This program is based on an inhibitor of TAK1 (Transforming growth factor-β-activated kinase 1). TAK1 is a central mediator, or a kind of switch, for various inflammatory signals and for activation of several inflammatory mediators (cytokines).

TAK1 is a ”master regulator” of both NF-κB and JNK signaling. It is a key kinase in innate immunity that integrates and controls signaling and production of key pathological cytokines. TAK1 integrates clinically and genetically validated pathways in human disease. Aqilion has discovered highly selective and potent TAK1 inhibitors with excellent drug-like properties within a unique chemical space.

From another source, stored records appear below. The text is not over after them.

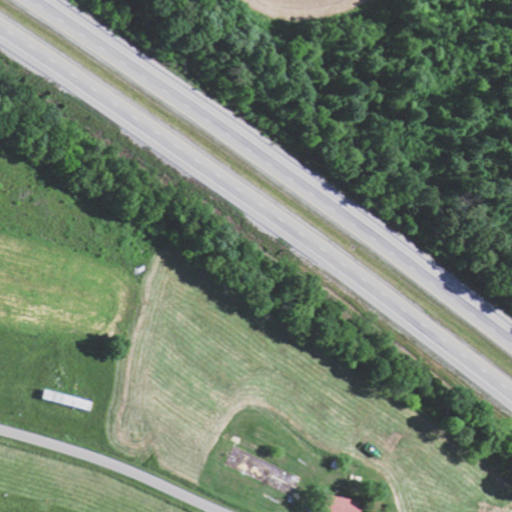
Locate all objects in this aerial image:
road: (274, 166)
road: (258, 203)
road: (112, 465)
building: (265, 471)
building: (345, 504)
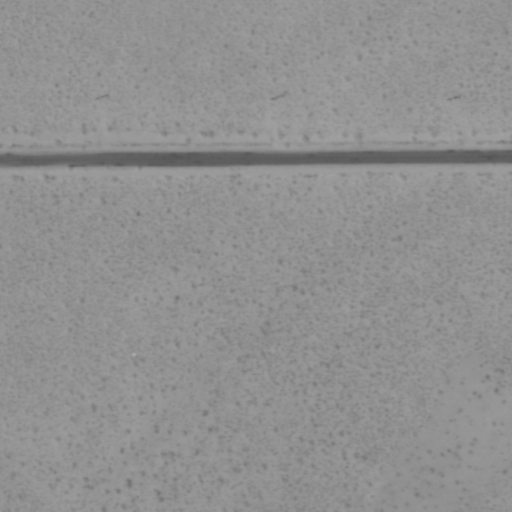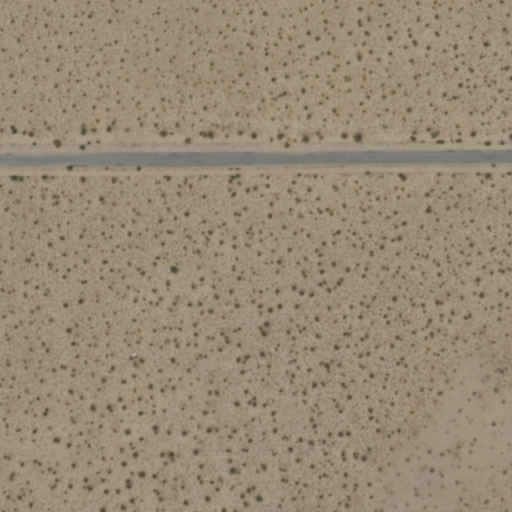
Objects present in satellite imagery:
road: (256, 156)
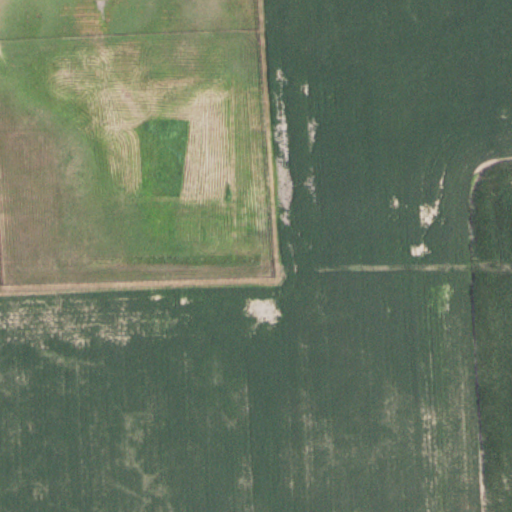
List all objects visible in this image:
crop: (307, 302)
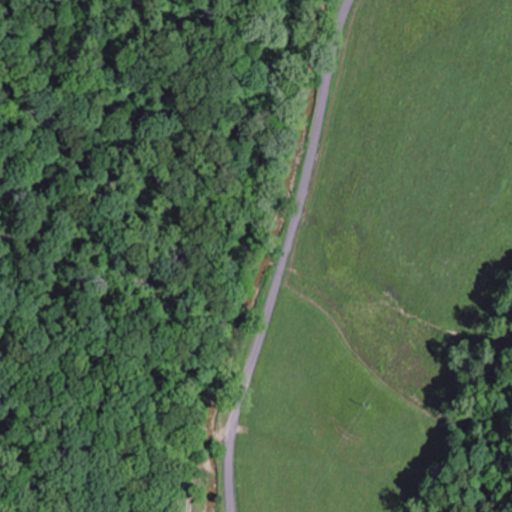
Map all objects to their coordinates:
road: (271, 252)
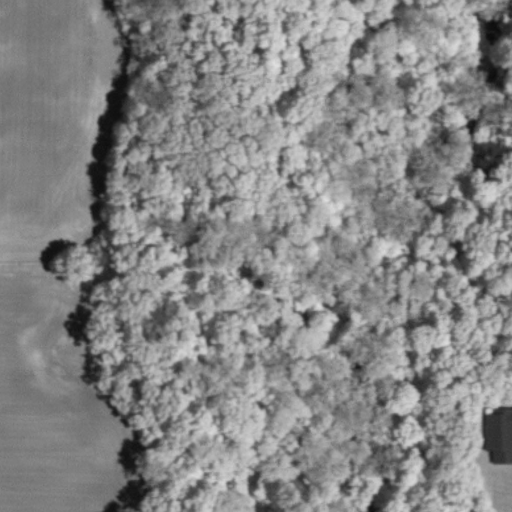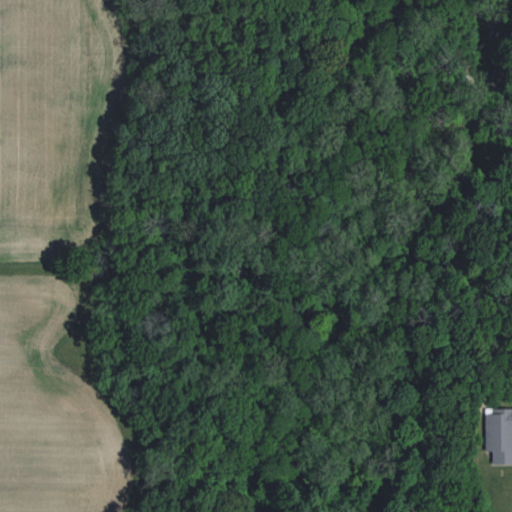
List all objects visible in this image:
building: (499, 435)
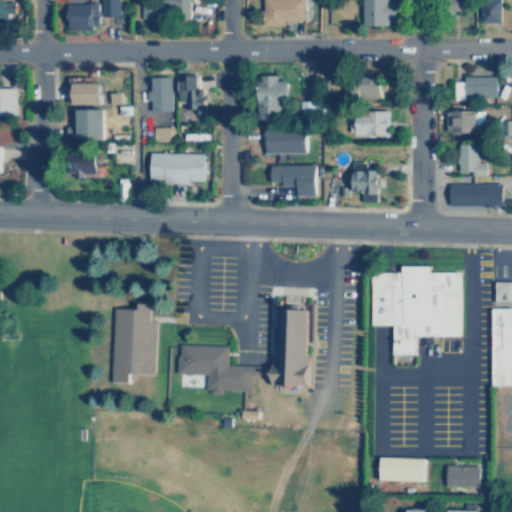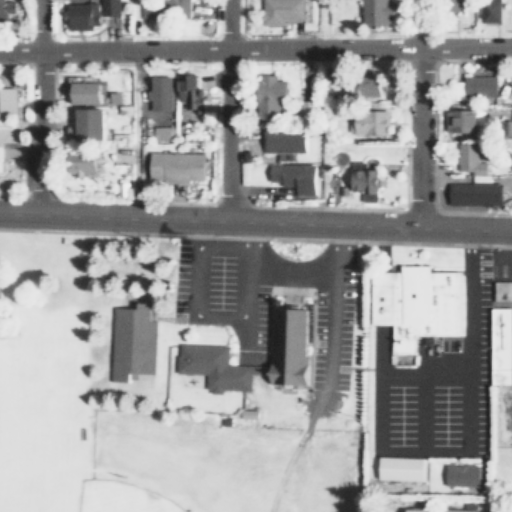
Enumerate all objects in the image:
building: (450, 5)
building: (111, 7)
building: (6, 9)
building: (164, 9)
building: (166, 9)
building: (285, 10)
building: (6, 11)
building: (283, 11)
building: (491, 11)
building: (491, 11)
building: (376, 12)
building: (377, 12)
building: (87, 13)
building: (84, 16)
road: (255, 48)
building: (363, 86)
building: (368, 86)
building: (473, 86)
building: (476, 87)
building: (77, 88)
building: (158, 91)
building: (87, 93)
building: (161, 93)
building: (191, 93)
building: (270, 97)
building: (271, 97)
road: (435, 98)
building: (7, 99)
building: (8, 100)
building: (193, 105)
road: (38, 106)
building: (305, 108)
road: (226, 110)
road: (417, 114)
building: (459, 119)
building: (367, 121)
building: (461, 121)
building: (86, 122)
building: (372, 123)
building: (90, 124)
building: (159, 132)
building: (164, 132)
building: (281, 139)
building: (285, 141)
building: (0, 157)
building: (467, 158)
building: (471, 159)
building: (79, 161)
building: (82, 165)
building: (174, 166)
building: (177, 166)
road: (406, 173)
building: (292, 175)
building: (296, 177)
building: (363, 180)
building: (366, 181)
building: (473, 192)
building: (476, 194)
road: (255, 203)
road: (255, 221)
road: (255, 236)
road: (252, 246)
road: (253, 271)
road: (194, 278)
building: (0, 290)
parking lot: (219, 290)
building: (502, 290)
building: (413, 303)
road: (332, 304)
building: (415, 304)
building: (133, 341)
building: (131, 342)
building: (288, 343)
building: (501, 345)
building: (501, 345)
building: (292, 346)
building: (214, 367)
building: (219, 370)
road: (421, 374)
road: (422, 412)
road: (465, 439)
park: (151, 445)
building: (402, 467)
building: (402, 468)
building: (463, 475)
building: (463, 475)
park: (119, 497)
building: (417, 510)
building: (417, 510)
building: (462, 510)
building: (462, 510)
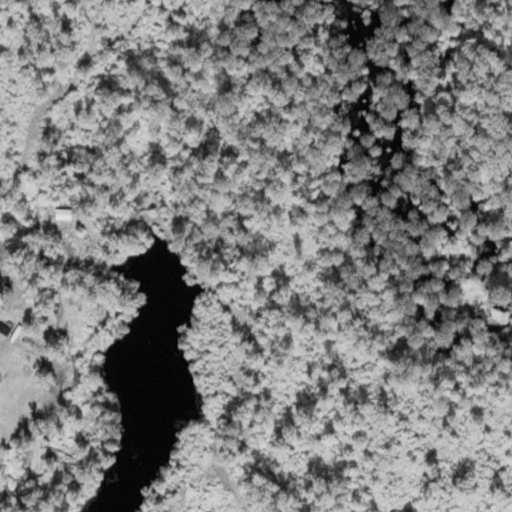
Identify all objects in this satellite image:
building: (63, 213)
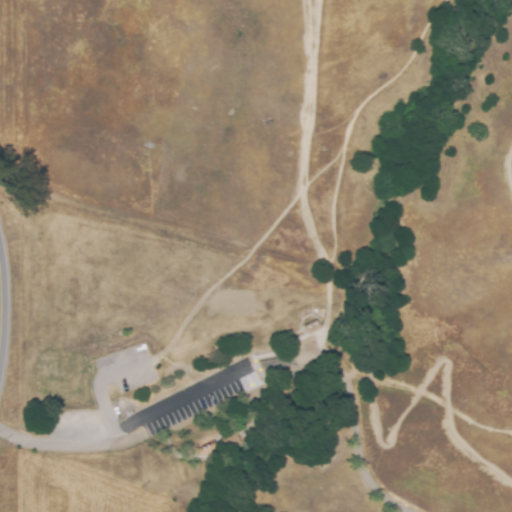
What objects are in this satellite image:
road: (340, 50)
road: (322, 136)
road: (510, 177)
park: (269, 249)
road: (214, 283)
road: (5, 302)
building: (311, 326)
road: (104, 381)
road: (422, 387)
parking lot: (130, 391)
road: (166, 421)
building: (229, 443)
road: (359, 443)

Kinases are a very successful drug target class. Immune kinases including, JAK1, JAK2, JAK3, TYK2 and BTK have shown clinical effects in many autoimmune and inflammatory diseases. However, innate immunity kinase targets that are hypothesized to affect e.g. NF-kB or JNK signaling have failed to provide sufficient or sustained efficacy. These include p38⍺, SYK, TPL2 and IRAK4. Due to the central upstream node function of TAK1, inhibiting this kinase has the potential to provide a higher degree of efficacy by modulating the key cytokines IL-1β, IL-6 and TNF⍺.

The TAK1 program was started in the fall of 2019 and in 2023, Aqilion signed an exclusive license agreement and strategic research collaboration with Merck KGaA to discover, develop and commercialize small molecule inhibitors of TAK1. The collaboration ended 2024 due to new data affecting the risk-benefit profile in the intended disease indications. Aqilion’s internal drug development has led to unique small molecule inhibitors, and the collaboration with Merck KGaA has contributed with additional molecular assets. After reviewing and analyzing the entire data package, Aqilion decided to resume the development of the program as the company now owns the and controls the rights to the program.